> What you need to do: Once the line with "Si votre voyant" is found in the data, output it and each following line exactly, up to and including the line with "mais si vous", and nothing before or after.

(Beginning of Exercise inputs)

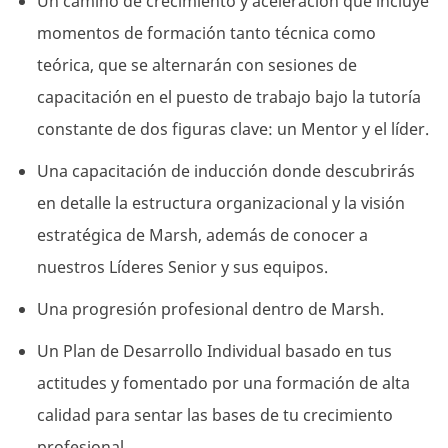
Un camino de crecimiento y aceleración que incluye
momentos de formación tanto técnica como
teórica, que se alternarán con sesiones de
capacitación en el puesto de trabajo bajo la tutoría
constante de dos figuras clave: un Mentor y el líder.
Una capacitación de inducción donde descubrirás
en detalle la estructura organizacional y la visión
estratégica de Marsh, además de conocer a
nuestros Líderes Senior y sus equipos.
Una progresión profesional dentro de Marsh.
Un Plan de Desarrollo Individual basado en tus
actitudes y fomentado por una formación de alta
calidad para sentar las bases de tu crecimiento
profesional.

(End of Exercise inputs)
(Beginning of Exercise inputs)

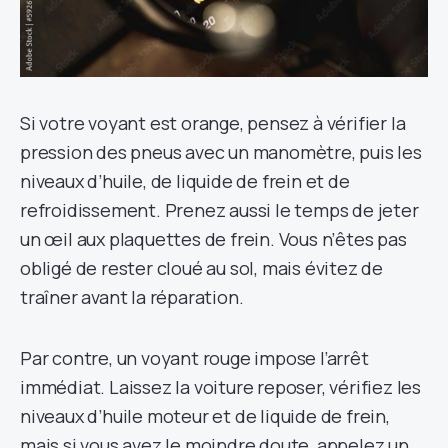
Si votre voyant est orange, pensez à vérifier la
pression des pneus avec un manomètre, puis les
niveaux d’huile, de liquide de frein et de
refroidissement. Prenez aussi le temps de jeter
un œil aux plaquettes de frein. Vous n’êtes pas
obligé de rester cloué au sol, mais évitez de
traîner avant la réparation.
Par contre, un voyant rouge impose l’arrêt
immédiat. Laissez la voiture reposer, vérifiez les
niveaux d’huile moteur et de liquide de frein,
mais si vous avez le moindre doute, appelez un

(End of Exercise inputs)

> Answer area:
Si votre voyant est orange, pensez à vérifier la
pression des pneus avec un manomètre, puis les
niveaux d’huile, de liquide de frein et de
refroidissement. Prenez aussi le temps de jeter
un œil aux plaquettes de frein. Vous n’êtes pas
obligé de rester cloué au sol, mais évitez de
traîner avant la réparation.
Par contre, un voyant rouge impose l’arrêt
immédiat. Laissez la voiture reposer, vérifiez les
niveaux d’huile moteur et de liquide de frein,
mais si vous avez le moindre doute, appelez un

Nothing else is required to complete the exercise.